Enquiry contemplated in Section 33-C (2) is regarding the existence of a right and such an inquiry is only incidental to the main determination which is to be made by Labour Court. (25). In the instant case the agreement between the workmen and management does not stipulate anything about the re-fixation of pay scales. It simply stated that the pay scale had not been revised in 1986 and 1988. In the agreement there were only provisions for gratuity and retrenchment compensation and not for re-fixation of pay scales. Whether the respondent-workman was entitled for revision of pay scale or not, had never been adjudicated upon by any competent forum, nor such a right had been recognised by the employer. Therefore, the claim of workman to the extent of revision of pay scale was not based on any existing right. (26). Thus, it is a clear case where the Labour Court has exceeded its jurisdiction and that to extent, the direction issued amounts to a nullity. (27).
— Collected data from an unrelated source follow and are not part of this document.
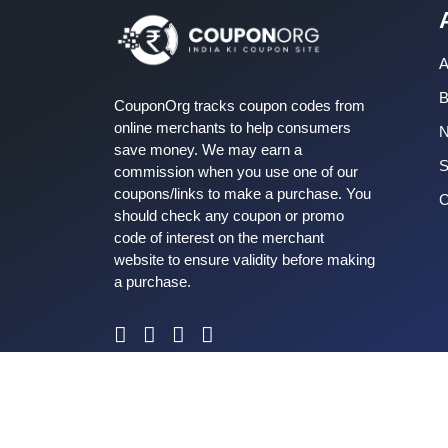
A
B
CouponOrg tracks coupon codes from
online merchants to help consumers
save money. We may earn a
S
commission when you use one of our
coupons/links to make a purchase. You
C
should check any coupon or promo
code of interest on the merchant
website to ensure validity before making
a purchase.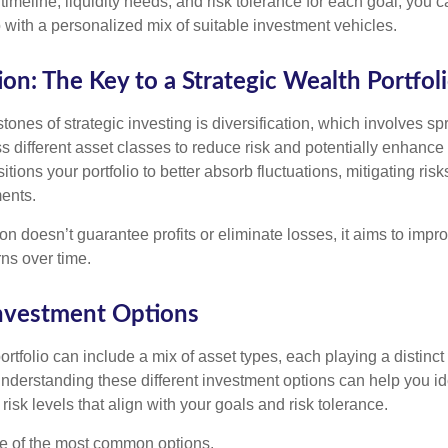
timeline, liquidity needs, and risk tolerance for each goal, you c
 with a personalized mix of suitable investment vehicles.
ion: The Key to a Strategic Wealth Portfol
tones of strategic investing is diversification, which involves s
 different asset classes to reduce risk and potentially enhance 
itions your portfolio to better absorb fluctuations, mitigating risk
ments.
ion doesn’t guarantee profits or eliminate losses, it aims to impro
rns over time.
Investment Options
rtfolio can include a mix of asset types, each playing a distinct 
Understanding these different investment options can help you id
 risk levels that align with your goals and risk tolerance.
e of the most common options.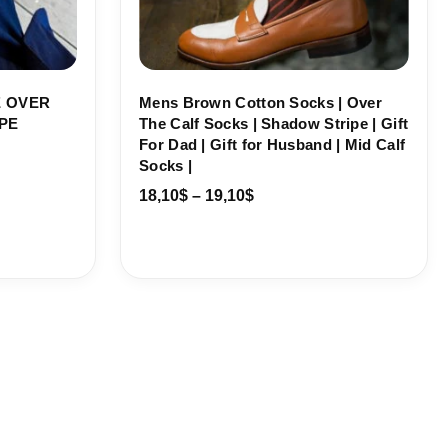
 OVER
Mens Brown Cotton Socks | Over
PE
The Calf Socks | Shadow Stripe | Gift
For Dad | Gift for Husband | Mid Calf
Socks |
18,10
$
–
19,10
$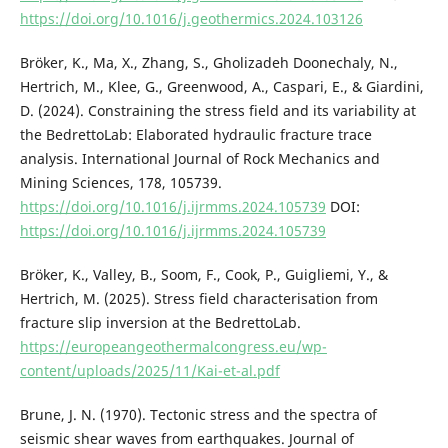
https://doi.org/10.1016/j.geothermics.2024.103126
Bröker, K., Ma, X., Zhang, S., Gholizadeh Doonechaly, N.,
Hertrich, M., Klee, G., Greenwood, A., Caspari, E., & Giardini,
D. (2024). Constraining the stress field and its variability at
the BedrettoLab: Elaborated hydraulic fracture trace
analysis. International Journal of Rock Mechanics and
Mining Sciences, 178, 105739.
https://doi.org/10.1016/j.ijrmms.2024.105739
DOI:
https://doi.org/10.1016/j.ijrmms.2024.105739
Bröker, K., Valley, B., Soom, F., Cook, P., Guigliemi, Y., &
Hertrich, M. (2025). Stress field characterisation from
fracture slip inversion at the BedrettoLab.
https://europeangeothermalcongress.eu/wp-
content/uploads/2025/11/Kai-et-al.pdf
Brune, J. N. (1970). Tectonic stress and the spectra of
seismic shear waves from earthquakes. Journal of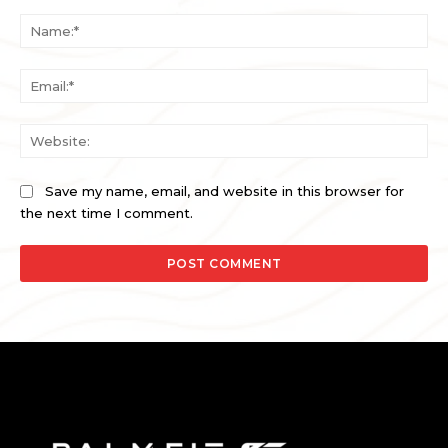
Comment:
Na
Ema
Web
Save my name, email, and website in this browser for
the next time I comment.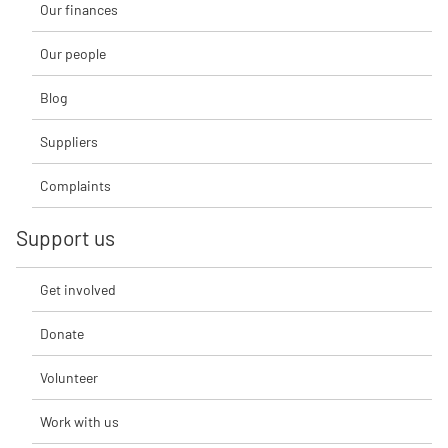
Our finances
Our people
Blog
Suppliers
Complaints
Support us
Get involved
Donate
Volunteer
Work with us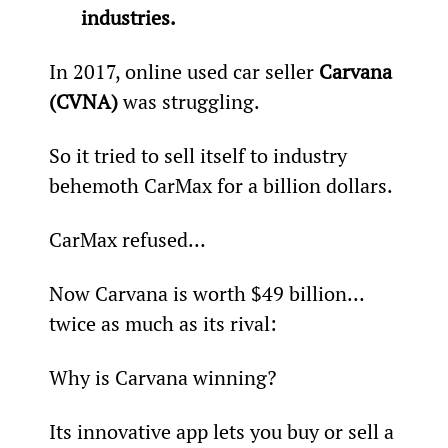
industries.
In 2017, online used car seller 
Carvana 
(CVNA)
 was struggling.
So it tried to sell itself to industry 
behemoth CarMax for a billion dollars.
CarMax refused…
Now Carvana is worth $49 billion… 
twice as much as its rival:
Why is Carvana winning?
Its innovative app lets you buy or sell a 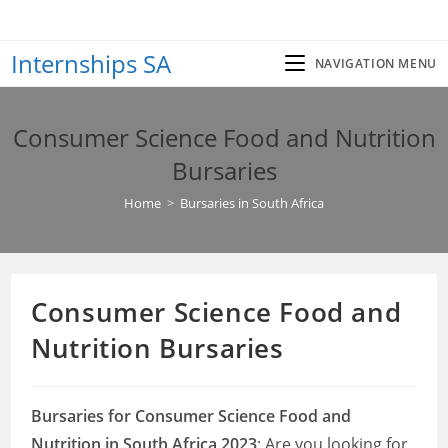
Skip
to
Internships SA
content
NAVIGATION MENU
Consumer Science Food and Nutrition
Bursaries
Home
>
Bursaries in South Africa
Consumer Science Food and
Nutrition Bursaries
Bursaries for Consumer Science Food and
Nutrition in South Africa 2023
: Are you looking for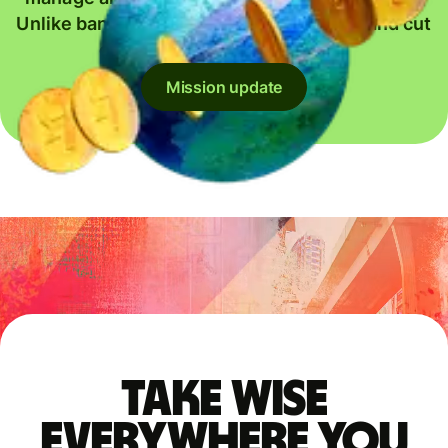
Unlike banks, we give back every penny and cut
our prices whenever we can.
Mission update
Take Wise
everywhere you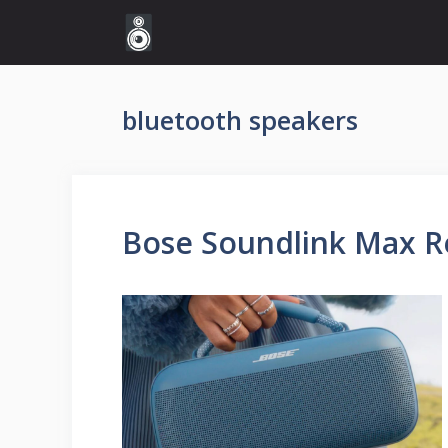
Skip
to
content
bluetooth speakers
Bose Soundlink Max 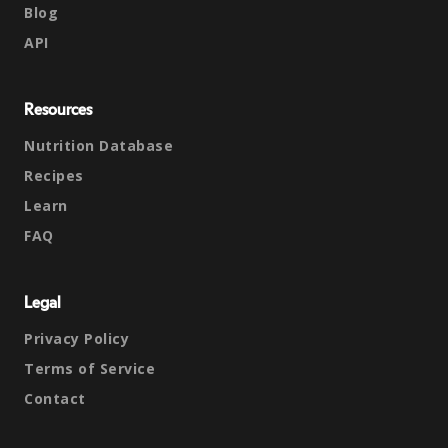
Blog
API
Resources
Nutrition Database
Recipes
Learn
FAQ
Legal
Privacy Policy
Terms of Service
Contact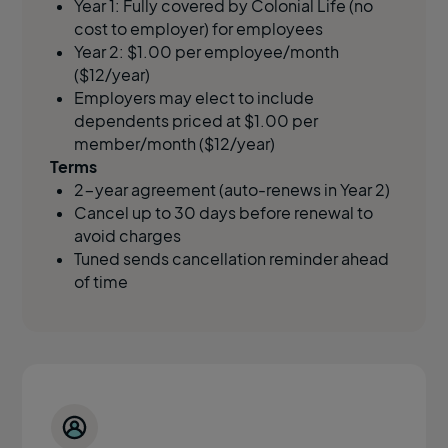
Year 1: Fully covered by Colonial Life (no
cost to employer)
for employees
Year 2: $1.00 per employee/month
($12/year)
Employers may elect to include
dependents priced at $1.00 per
member/month ($12/year)
Terms
2-year agreement (auto-renews in Year 2)
Cancel up to 30 days before renewal to
avoid charges
Tuned sends cancellation reminder ahead
of time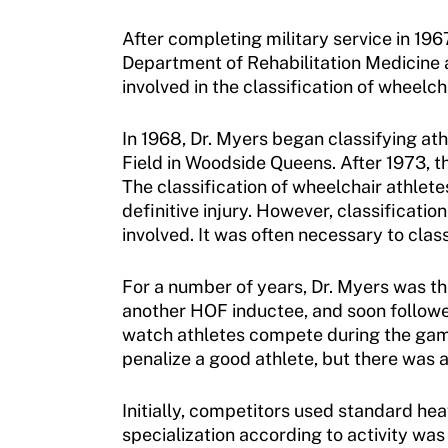
Adaptive Sports Hall of Fame
Volunteer
After completing military service in 196
Training and Screening Resources
Kirk M. Bauer Service Award
Access and Opportunity Resources
Department of Rehabilitation Medicine a
involved in the classification of wheelc
Move United Disciplinary Database
Jan Elix Award (Competition)
Employment Opportunities
Sport Protection FAQ
In 1968, Dr. Myers began classifying at
Dr. Robert Harney Leadership Award
Shop at our store
Field in Woodside Queens. After 1973, 
Resources
The classification of wheelchair athlete
Jim Winthers Volunteer Award (Recreation)
Join an Event
definitive injury. However, classifica
Request Certificate of Insurance
History
involved. It was often necessary to clas
DONATE
Incident Report Form
Sponsors
For a number of years, Dr. Myers was the
Move United – Insurance Policy Descriptions
another HOF inductee, and soon followed
Subscribe
watch athletes compete during the games
Sport Protection
penalize a good athlete, but there was a 
Move United Magazine
Membership
Newsletter
Initially, competitors used standard hea
specialization according to activity wa
Become a Member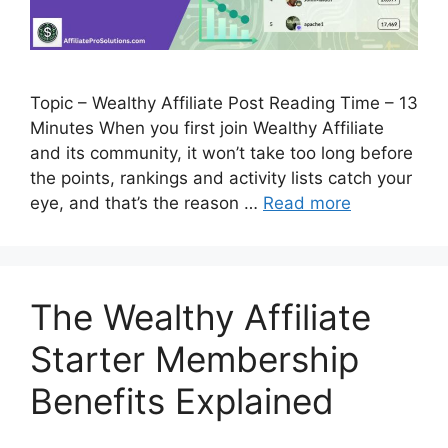
Topic – Wealthy Affiliate Post Reading Time – 13
Minutes When you first join Wealthy Affiliate
and its community, it won’t take too long before
the points, rankings and activity lists catch your
eye, and that’s the reason …
Read more
The Wealthy Affiliate
Starter Membership
Benefits Explained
In view of the above, the impugned Award of the Labour Court dated 27.4.93 (Annexure 18) is set-aside to the extent it directs the petitioner to re-fix the salary of the workman in 1986 and 1988 and pay the arrears. However, workman is at liberty to approach the appropriate forum for the said relief, if he is entitled to persue such a remedy under the law. In the facts and circumstances of the case, the parties are left to bear their own costs.